Dataset entries —
--- START ---
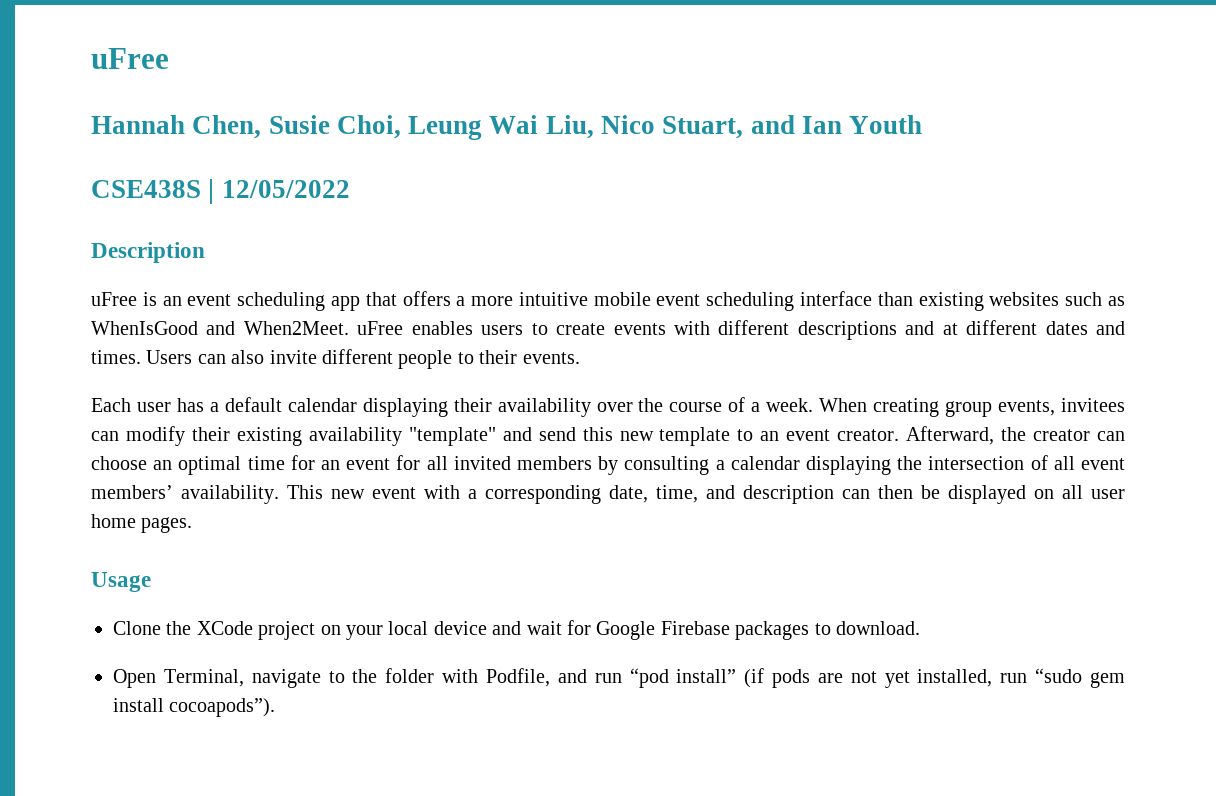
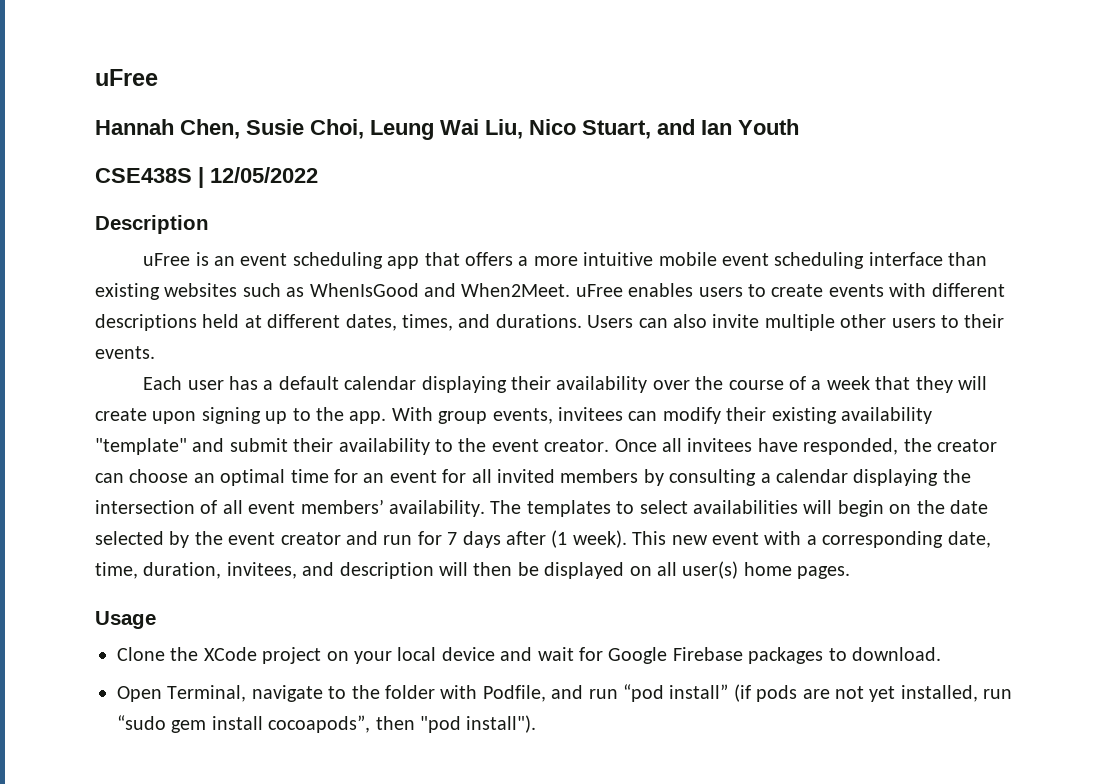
[905,321,935,335] and -> [202,314,240,328] held
[1045,321,1125,335] [91,350,141,364] dates and times. -> [345,314,582,331] dates, times, and durations.
[322,349,453,369] different people -> [764,314,936,331] multiple other users
[766,398,940,417] week. When creating -> [826,376,988,393] [95,407,433,424] week that they will create upon signing up to the app. With
[538,426,995,446] send this new template to an event creator. Afterward, -> [229,438,899,455] submit their availability to the event creator. Once all invitees have responded,
(279, 494) none -> [490,500,988,517] [95,530,627,548] The templates to select availabilities will begin on the date selected by the event creator and run for 7 days after (1 week).
(698, 494) none -> [143,562,297,579] duration, invitees,
[842,489,870,499] can -> [439,562,468,576] will
[1091,489,1125,499] user -> [682,561,739,579] user(s)
[169,698,276,717] cocoapods”). -> [268,715,537,733] cocoapods”, then "pod install").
--- END ---
Instruction —
For each record above, write out every line exactly and skip the pictures.

Solution —
[905,321,935,335] and -> [202,314,240,328] held
[1045,321,1125,335] [91,350,141,364] dates and times. -> [345,314,582,331] dates, times, and durations.
[322,349,453,369] different people -> [764,314,936,331] multiple other users
[766,398,940,417] week. When creating -> [826,376,988,393] [95,407,433,424] week that they will create upon signing up to the app. With
[538,426,995,446] send this new template to an event creator. Afterward, -> [229,438,899,455] submit their availability to the event creator. Once all invitees have responded,
(279, 494) none -> [490,500,988,517] [95,530,627,548] The templates to select availabilities will begin on the date selected by the event creator and run for 7 days after (1 week).
(698, 494) none -> [143,562,297,579] duration, invitees,
[842,489,870,499] can -> [439,562,468,576] will
[1091,489,1125,499] user -> [682,561,739,579] user(s)
[169,698,276,717] cocoapods”). -> [268,715,537,733] cocoapods”, then "pod install").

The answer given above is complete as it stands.